Gilroy passato dietro la macchina da presa si limita a portare avanti quanto costruito da Greengrass emulando se stesso nella scrittura e non discostandosi più del necessario da quanto sinora realizzato, ma l'inizio appare confuso, teso ad un'accumulazione di nomi e personaggi che stordiscono, mentre la storia appare chiara nel contrapporre distintamente Aaron Cross (Jeremy Renner) al cattivo di turno dal colletto bianco Eric Byer (Edward Norton), uomo volitivo e tenace fino al sacrificio di vite umane, come vorrebbe dimostrare la sua entrata in scena durante una corsa notturna sotto una pioggia battente.
Cross, come indica il suo nome stesso è un personaggio che incrocia e si sovrappone ad un cadavere cinematografico qual'è quello di Bourne, costantemente rievocato e sussurrato per mantenerne vivo il ricordo e giustificare la presenza di una nuova spia sul campo.
Alla fine anche il nostro nuovo eroe si ritroverà a dover lottare per sopravvivere, perché divenuto scomodo al governo, tranne il progetto super segreto di spia che dovrebbe eliminarlo per ragioni che appaiono alquanto confuse, anche se sufficientemente percepibili.
Cross a differenza di Bourne è consapevole delle proprie origini e del suo passato, riaffiorante attraverso ricordi che vorrebbero consolidarne l'identità di personaggio cinematografico, ma senza per questo riuscire ad incidere ed eliminare definitivamente il ricordo del suo predecessore. Tutto questo non gli è possibile perché si ritrova a doversi muovere e ad interagire attraverso dinamiche d'azione che ribadiscono quelle di Bourne, ma senza l'ipercinesi dietro la m.d.p. di Greengrass ed il finale ne è la dimostrazione più smaccata e reiterativa, priva di ogni originalità e quasi una forma di resa di fronte ad una impossibilità di raggiungimento d'indipendenza dal proprio modello.

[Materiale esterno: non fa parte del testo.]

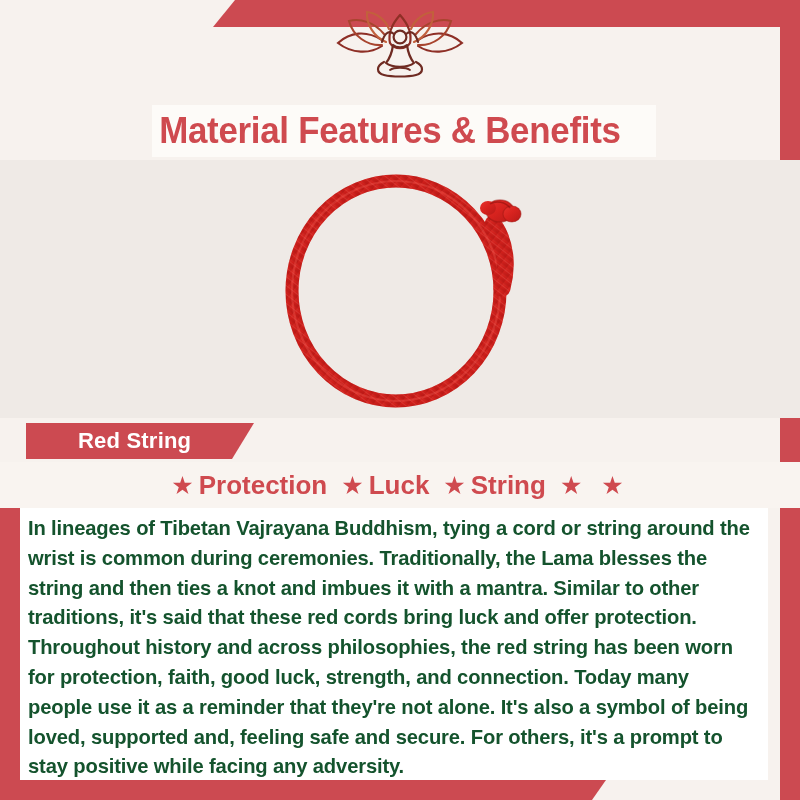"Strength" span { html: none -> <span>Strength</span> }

The Bourne Legacy vorrebbe proseguire e aggiornare una saga, basandola su un personaggio che non c'è più sullo schermo, se non evocato per immagini o segni, quale presenza ingombrante con cui confrontarsi e infine riconoscersi debitori.
Bourne non è 007 e non ha mai aspirato ad esserlo grazie ad una sua precisa identità cinematografica ed un volto ben definito, presupposto su cui si sono basate le sue storie e il tentativo di cambio di passo e di personaggio, con tutte le giutificazioni narrative del caso, non hanno di certo innovato un discorso che aveva epresso tutto il dicibile, mentre ciò che segue è noia in azione che avvince solo in apparenza.